:: Study questions ::
[1] List each distinct username that posts in the Hobie crack thread.
[2] Carry on the Hobie crack thread from the point where it stops.

:: Source text ::
# Hobie Crack - Need advice...



## TheLooney1 (Jul 2, 2009)

Found a crack in the front of my mirage drive well. Apparently this is a common crack.

I have called two shops who both stated that either they do not or can not perform this repair. 

Just wanted to see if any of yall had this issue and what repair method you took.

Thanks


----------



## TheLooney1 (Jul 2, 2009)




----------



## TheLooney1 (Jul 2, 2009)




----------



## TheLooney1 (Jul 2, 2009)




----------



## panhandleslim (Jan 11, 2013)

Which shops told you that they couldn't repair it? You may have to get a polyethylene torch and repair it yourself. Not too difficult.


----------



## PA hillbilly (Jul 31, 2012)

How old is the baot, and did they say anything about warranty replacement? That sort of crack is usually covered?


----------



## TheLooney1 (Jul 2, 2009)

Boat is 2010. Stores (liquid and Sunjammers) stated that it was out of warranty period


----------



## panhandleslim (Jan 11, 2013)

Call Key Sailing on Pensacola Beach and find out if they will repair it. 850-932-5520.


----------



## pm80 (Oct 7, 2007)

5200?


Sent from my iPhone using Tapatalk


----------



## Loruna (Aug 3, 2013)

Key Sailing should be able to help you out.
You can also fix it yourself with a Hobie Welder sold from Austin kayak.

http://www.austinkayak.com/products/1587/KC-Welder-Pro-with-Hobie-Color-Rod-Stock.html

This stuff works also if its a really long flexible crack.

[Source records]
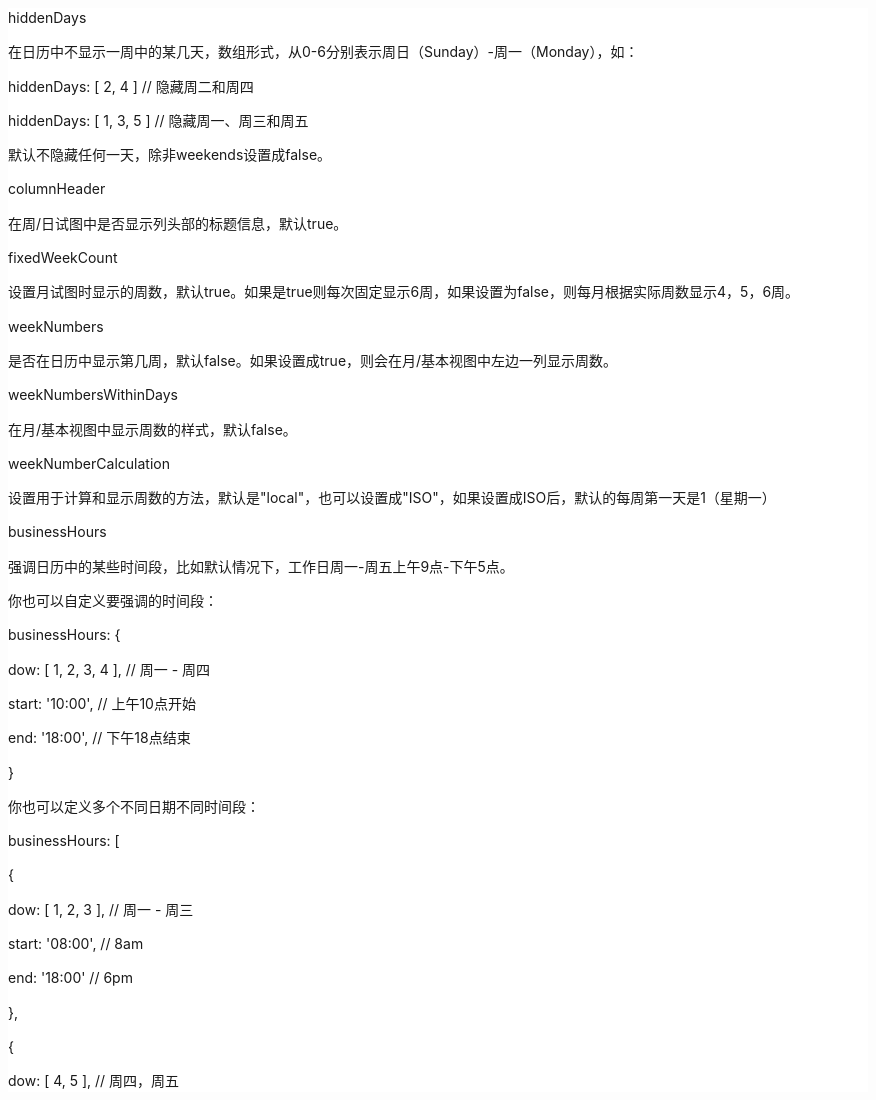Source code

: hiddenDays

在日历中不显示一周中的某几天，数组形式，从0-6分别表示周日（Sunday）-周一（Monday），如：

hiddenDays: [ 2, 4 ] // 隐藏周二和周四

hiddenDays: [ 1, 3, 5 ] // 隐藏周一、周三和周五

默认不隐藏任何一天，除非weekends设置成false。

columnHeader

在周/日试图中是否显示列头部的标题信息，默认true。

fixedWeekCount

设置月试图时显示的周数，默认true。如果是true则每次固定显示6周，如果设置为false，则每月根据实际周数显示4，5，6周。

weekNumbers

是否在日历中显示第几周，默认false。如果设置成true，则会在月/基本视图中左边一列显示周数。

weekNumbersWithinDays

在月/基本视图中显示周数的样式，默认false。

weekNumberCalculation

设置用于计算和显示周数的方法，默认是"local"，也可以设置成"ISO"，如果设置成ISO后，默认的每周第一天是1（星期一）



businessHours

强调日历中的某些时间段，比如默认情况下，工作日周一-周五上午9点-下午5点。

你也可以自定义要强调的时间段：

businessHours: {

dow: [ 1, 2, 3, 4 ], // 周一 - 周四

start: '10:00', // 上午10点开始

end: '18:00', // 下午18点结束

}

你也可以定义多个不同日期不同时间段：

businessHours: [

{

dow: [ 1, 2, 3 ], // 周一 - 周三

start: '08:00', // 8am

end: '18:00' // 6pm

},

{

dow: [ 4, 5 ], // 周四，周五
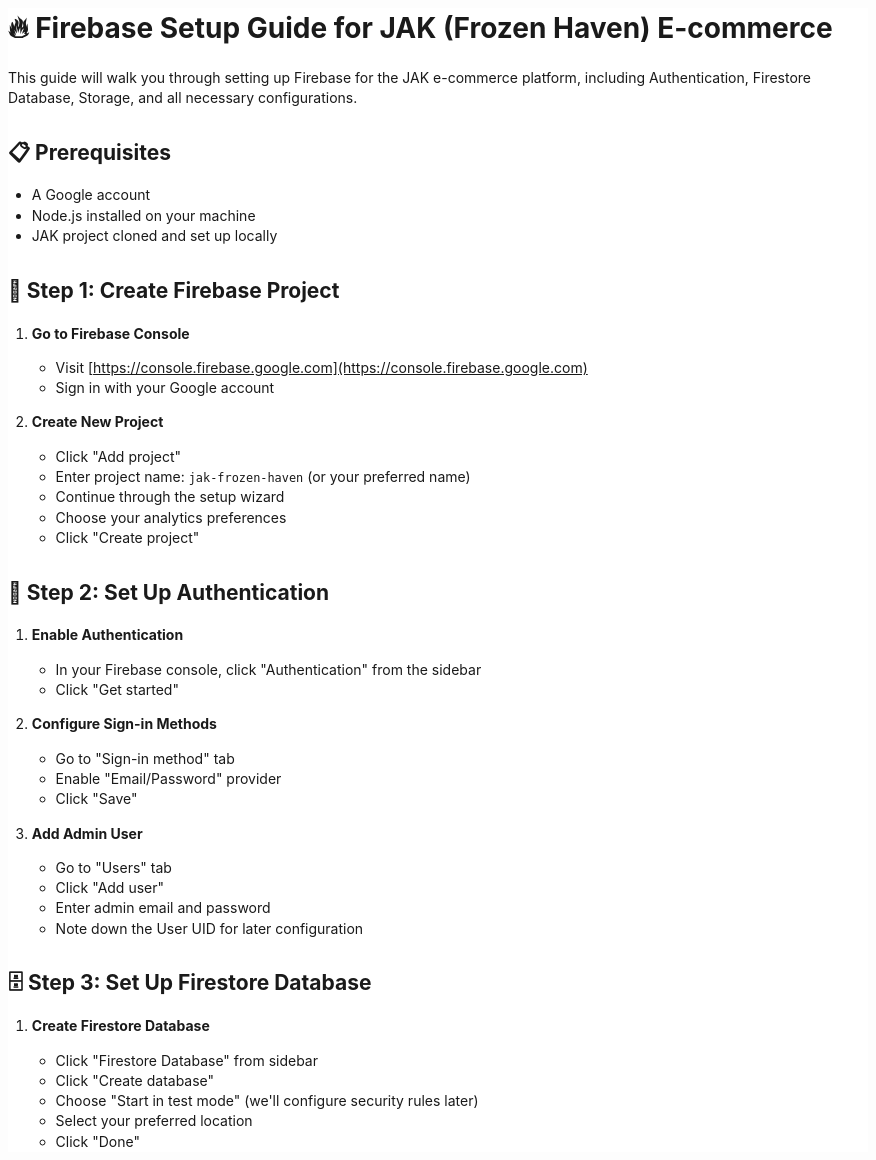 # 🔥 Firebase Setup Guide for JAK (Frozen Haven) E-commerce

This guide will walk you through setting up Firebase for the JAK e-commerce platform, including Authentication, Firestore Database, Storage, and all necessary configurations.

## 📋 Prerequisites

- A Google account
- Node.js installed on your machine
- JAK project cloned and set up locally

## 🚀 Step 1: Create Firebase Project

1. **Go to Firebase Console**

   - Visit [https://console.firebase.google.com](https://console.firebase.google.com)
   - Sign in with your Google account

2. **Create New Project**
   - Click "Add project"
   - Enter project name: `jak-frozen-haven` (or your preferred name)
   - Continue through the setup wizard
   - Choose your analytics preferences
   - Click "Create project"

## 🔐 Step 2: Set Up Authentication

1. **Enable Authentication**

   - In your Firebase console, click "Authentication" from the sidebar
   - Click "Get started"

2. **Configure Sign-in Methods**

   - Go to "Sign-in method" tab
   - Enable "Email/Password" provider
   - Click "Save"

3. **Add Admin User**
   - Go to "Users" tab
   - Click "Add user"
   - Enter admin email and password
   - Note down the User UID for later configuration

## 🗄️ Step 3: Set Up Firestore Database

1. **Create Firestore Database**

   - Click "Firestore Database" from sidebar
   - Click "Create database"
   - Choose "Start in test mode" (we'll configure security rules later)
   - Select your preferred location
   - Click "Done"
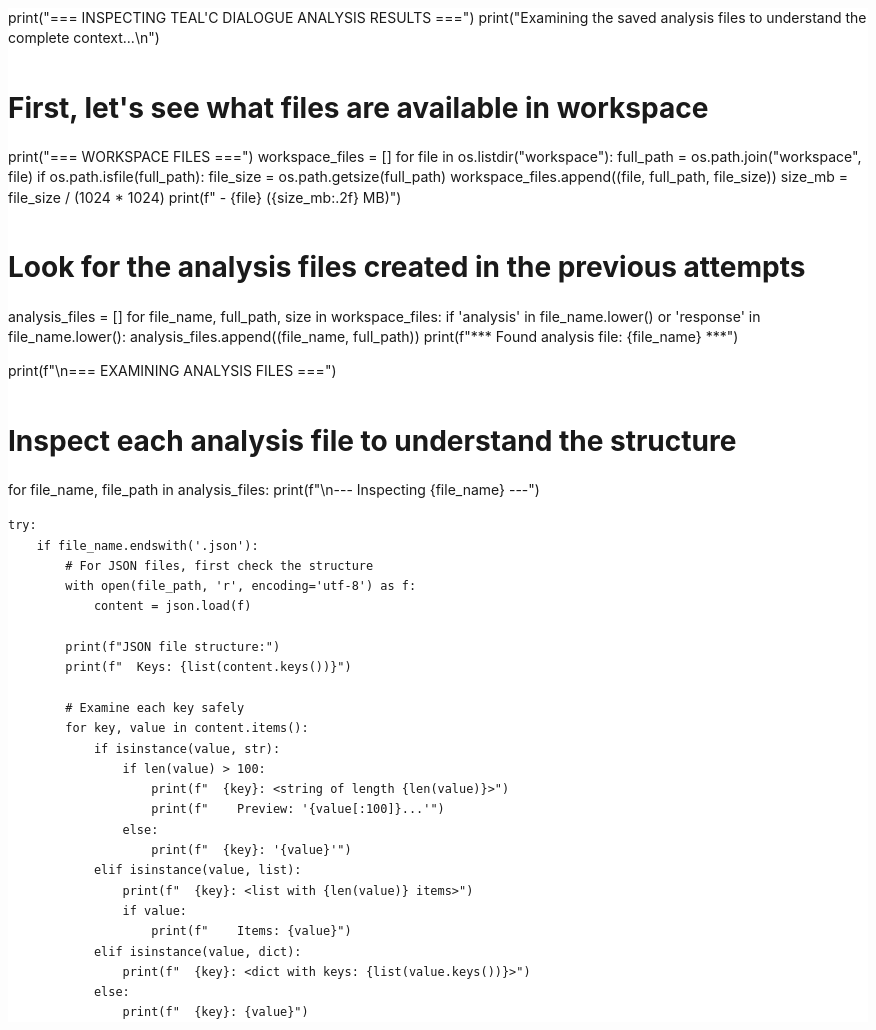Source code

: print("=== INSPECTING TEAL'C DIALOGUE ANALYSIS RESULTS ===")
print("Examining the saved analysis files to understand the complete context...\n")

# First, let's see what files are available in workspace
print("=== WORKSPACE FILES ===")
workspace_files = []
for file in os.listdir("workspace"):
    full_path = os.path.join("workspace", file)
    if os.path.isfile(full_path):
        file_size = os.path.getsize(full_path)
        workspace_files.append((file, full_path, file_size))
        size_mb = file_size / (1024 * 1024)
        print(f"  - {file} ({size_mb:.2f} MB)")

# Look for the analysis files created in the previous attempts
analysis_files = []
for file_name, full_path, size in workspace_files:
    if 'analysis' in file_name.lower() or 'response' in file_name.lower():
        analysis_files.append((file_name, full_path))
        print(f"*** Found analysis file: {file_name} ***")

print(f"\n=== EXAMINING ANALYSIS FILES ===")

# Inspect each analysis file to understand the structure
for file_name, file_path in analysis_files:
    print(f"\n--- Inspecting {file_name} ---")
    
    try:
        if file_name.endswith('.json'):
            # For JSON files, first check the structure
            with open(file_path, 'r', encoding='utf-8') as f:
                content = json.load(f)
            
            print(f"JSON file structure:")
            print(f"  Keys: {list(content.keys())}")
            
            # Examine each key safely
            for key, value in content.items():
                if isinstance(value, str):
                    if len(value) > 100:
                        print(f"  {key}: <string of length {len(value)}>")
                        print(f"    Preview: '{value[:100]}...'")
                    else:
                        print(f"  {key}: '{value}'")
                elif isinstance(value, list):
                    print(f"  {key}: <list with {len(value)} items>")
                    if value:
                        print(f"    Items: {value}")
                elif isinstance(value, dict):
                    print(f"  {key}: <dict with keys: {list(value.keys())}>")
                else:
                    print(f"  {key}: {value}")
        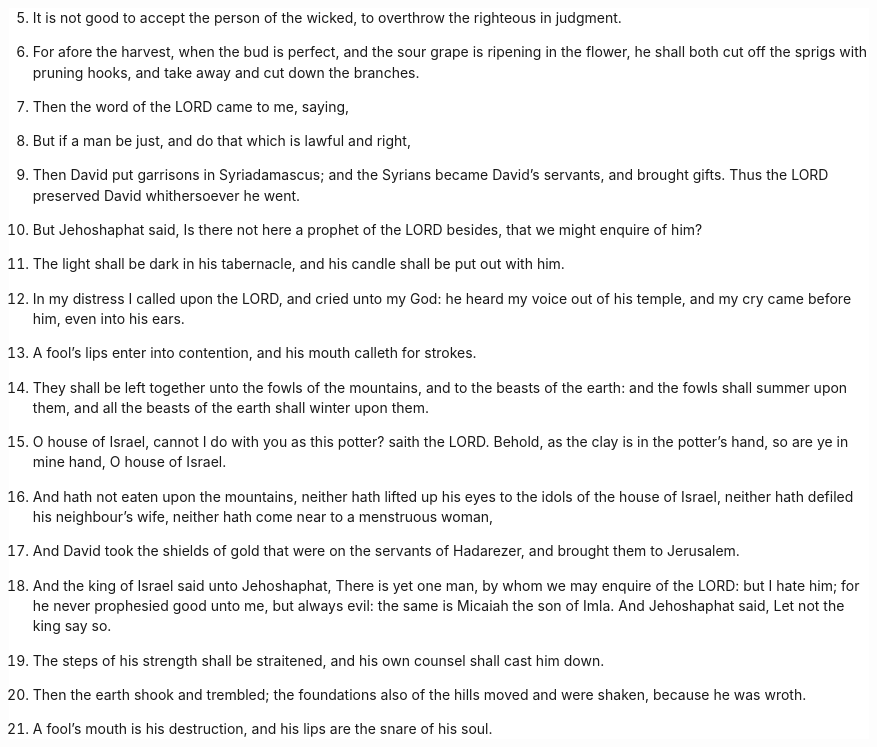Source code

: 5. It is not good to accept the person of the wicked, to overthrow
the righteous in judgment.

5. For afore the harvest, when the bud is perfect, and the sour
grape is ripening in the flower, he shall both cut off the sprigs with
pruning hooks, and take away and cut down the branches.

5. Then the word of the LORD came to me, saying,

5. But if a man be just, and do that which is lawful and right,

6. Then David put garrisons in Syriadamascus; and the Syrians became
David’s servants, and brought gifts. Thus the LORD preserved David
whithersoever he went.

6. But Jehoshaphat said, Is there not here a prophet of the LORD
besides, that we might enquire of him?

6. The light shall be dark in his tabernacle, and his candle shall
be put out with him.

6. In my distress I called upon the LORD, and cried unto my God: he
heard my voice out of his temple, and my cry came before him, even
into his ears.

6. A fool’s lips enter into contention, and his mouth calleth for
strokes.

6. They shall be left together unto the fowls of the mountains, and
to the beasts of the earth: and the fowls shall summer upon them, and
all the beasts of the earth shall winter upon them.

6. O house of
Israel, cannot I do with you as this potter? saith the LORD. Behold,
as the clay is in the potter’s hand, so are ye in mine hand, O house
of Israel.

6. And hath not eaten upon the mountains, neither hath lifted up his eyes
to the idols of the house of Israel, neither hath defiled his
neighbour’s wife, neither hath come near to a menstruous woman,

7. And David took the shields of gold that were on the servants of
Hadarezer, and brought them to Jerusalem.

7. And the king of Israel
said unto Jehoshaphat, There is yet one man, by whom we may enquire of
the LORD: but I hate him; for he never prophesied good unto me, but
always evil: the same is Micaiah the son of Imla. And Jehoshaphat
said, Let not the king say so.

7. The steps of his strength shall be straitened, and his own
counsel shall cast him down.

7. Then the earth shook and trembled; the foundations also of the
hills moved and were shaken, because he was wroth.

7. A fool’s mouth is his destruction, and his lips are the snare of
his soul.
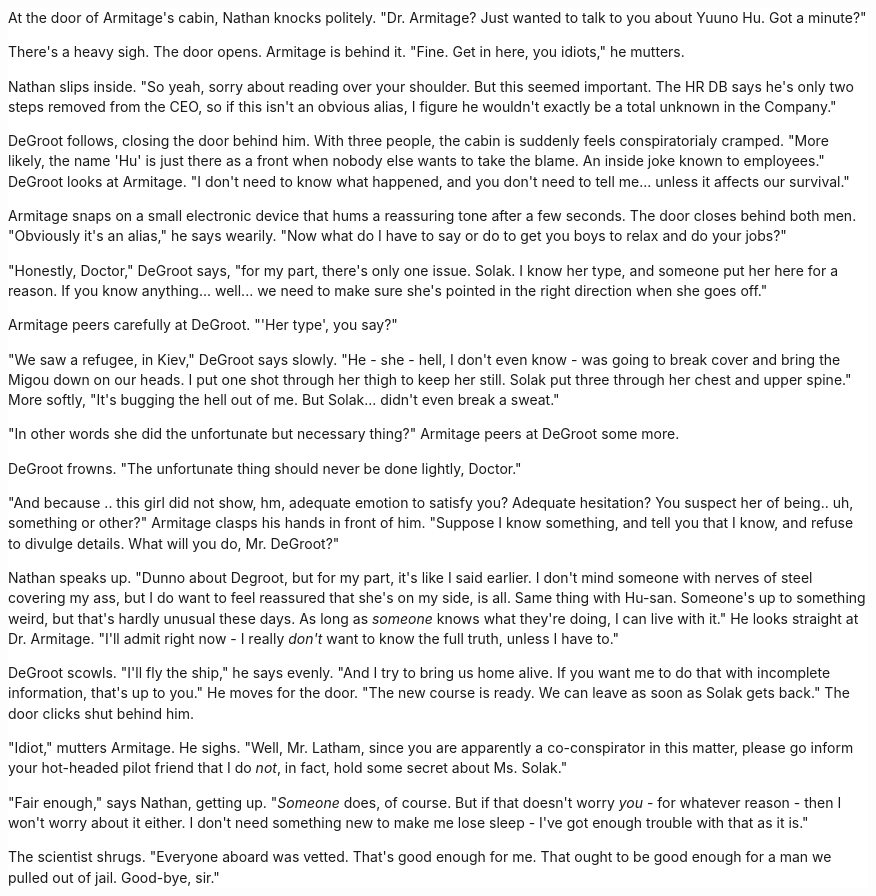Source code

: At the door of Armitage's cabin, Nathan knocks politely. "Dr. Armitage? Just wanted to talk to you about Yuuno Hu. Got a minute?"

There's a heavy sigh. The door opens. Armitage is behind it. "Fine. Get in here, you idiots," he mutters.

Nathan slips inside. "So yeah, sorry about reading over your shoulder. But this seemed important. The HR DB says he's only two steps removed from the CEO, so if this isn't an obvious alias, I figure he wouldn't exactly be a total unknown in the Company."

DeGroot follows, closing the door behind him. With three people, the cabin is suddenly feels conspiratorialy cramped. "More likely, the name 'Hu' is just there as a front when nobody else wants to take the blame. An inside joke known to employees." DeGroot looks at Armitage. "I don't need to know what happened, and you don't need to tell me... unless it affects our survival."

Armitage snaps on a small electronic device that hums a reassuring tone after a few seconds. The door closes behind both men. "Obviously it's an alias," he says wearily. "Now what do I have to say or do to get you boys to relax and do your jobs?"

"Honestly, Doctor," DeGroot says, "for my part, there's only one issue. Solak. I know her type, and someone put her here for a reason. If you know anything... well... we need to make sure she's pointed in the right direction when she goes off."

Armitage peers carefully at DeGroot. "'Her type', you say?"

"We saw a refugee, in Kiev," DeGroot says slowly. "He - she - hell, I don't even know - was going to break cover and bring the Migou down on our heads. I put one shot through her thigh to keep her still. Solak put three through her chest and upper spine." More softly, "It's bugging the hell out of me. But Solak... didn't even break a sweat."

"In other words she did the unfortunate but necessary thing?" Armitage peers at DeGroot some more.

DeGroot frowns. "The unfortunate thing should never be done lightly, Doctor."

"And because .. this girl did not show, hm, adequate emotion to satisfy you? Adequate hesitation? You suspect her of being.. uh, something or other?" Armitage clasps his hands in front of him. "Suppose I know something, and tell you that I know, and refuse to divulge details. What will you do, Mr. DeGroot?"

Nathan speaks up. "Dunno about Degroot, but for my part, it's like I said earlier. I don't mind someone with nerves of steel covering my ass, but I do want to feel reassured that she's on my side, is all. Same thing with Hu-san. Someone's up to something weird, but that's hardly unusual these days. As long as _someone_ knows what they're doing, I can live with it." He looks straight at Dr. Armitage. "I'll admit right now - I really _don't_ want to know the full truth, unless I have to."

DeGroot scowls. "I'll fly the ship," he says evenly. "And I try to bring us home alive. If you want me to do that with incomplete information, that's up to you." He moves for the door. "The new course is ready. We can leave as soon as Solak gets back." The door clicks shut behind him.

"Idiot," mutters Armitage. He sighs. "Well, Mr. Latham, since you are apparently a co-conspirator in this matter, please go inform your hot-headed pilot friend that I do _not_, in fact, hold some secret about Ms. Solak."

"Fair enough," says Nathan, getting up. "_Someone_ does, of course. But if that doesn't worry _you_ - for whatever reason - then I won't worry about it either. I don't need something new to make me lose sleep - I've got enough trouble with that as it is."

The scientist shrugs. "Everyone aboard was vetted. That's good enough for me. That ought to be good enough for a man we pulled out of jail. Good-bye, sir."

:: Response list ::
[1]
TheLooney1
panhandleslim
PA hillbilly
pm80
Loruna

[2]
http://www.marinetex.com/marinetexflexset.html


----------



## Emerald Ghost (Mar 11, 2008)

there is a guy at Key Sailing that can fix it with 5200.


----------



## pcolatider (Aug 23, 2013)

Called Key Sailing about the hole I put in my scupper hole with Hobie Cart. The guy basically told me they could repair it or I could do it myself with 3M 5200 Marine Sealant which is how he'd said they would do it. Fairhope dealer had other ideas and DIY Kayak Forum had all sorts of ideas. I'd 5200'd and call it a day.


----------



## GAjohn (May 23, 2012)

I have a 2010 as well and I'm hoping this doesn't happen to mine since there's some wear on the same spot in my outback. Seems like you should be able to seal it up fairly easily though.


----------



## panhandleslim (Jan 11, 2013)

Seal it is one thing. Making a structural repair is entirely different.


----------



## dabutcher (Apr 19, 2008)

Is this a common problem with Hobie Kayaks? I am thinking about buying a Pro Angler in the future.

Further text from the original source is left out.